■ Material for this task:
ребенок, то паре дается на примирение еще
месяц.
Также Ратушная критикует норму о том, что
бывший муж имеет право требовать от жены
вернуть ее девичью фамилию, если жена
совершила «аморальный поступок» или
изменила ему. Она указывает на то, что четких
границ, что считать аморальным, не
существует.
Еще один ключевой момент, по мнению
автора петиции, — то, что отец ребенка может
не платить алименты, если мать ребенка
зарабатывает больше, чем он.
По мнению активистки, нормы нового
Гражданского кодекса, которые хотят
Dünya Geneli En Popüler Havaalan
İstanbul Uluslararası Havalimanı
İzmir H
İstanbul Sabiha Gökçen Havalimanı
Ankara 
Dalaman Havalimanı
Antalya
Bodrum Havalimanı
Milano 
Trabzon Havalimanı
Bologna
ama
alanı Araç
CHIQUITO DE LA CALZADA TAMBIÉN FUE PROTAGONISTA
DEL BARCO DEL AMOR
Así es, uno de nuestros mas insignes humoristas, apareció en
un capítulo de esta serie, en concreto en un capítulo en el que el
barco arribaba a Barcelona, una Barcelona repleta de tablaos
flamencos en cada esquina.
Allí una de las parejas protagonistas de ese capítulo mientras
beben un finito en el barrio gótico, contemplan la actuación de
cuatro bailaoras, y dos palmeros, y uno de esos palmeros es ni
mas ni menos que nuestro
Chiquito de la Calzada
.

■ What you are asked to do: Copy out the material word for word and line for line.

■ Your solution:
ребенок, то паре дается на примирение еще
месяц.
Также Ратушная критикует норму о том, что
бывший муж имеет право требовать от жены
вернуть ее девичью фамилию, если жена
совершила «аморальный поступок» или
изменила ему. Она указывает на то, что четких
границ, что считать аморальным, не
существует.
Еще один ключевой момент, по мнению
автора петиции, — то, что отец ребенка может
не платить алименты, если мать ребенка
зарабатывает больше, чем он.
По мнению активистки, нормы нового
Гражданского кодекса, которые хотят
Dünya Geneli En Popüler Havaalan
İstanbul Uluslararası Havalimanı
İzmir H
İstanbul Sabiha Gökçen Havalimanı
Ankara 
Dalaman Havalimanı
Antalya
Bodrum Havalimanı
Milano 
Trabzon Havalimanı
Bologna
ama
alanı Araç
CHIQUITO DE LA CALZADA TAMBIÉN FUE PROTAGONISTA
DEL BARCO DEL AMOR
Así es, uno de nuestros mas insignes humoristas, apareció en
un capítulo de esta serie, en concreto en un capítulo en el que el
barco arribaba a Barcelona, una Barcelona repleta de tablaos
flamencos en cada esquina.
Allí una de las parejas protagonistas de ese capítulo mientras
beben un finito en el barrio gótico, contemplan la actuación de
cuatro bailaoras, y dos palmeros, y uno de esos palmeros es ni
mas ni menos que nuestro
Chiquito de la Calzada
.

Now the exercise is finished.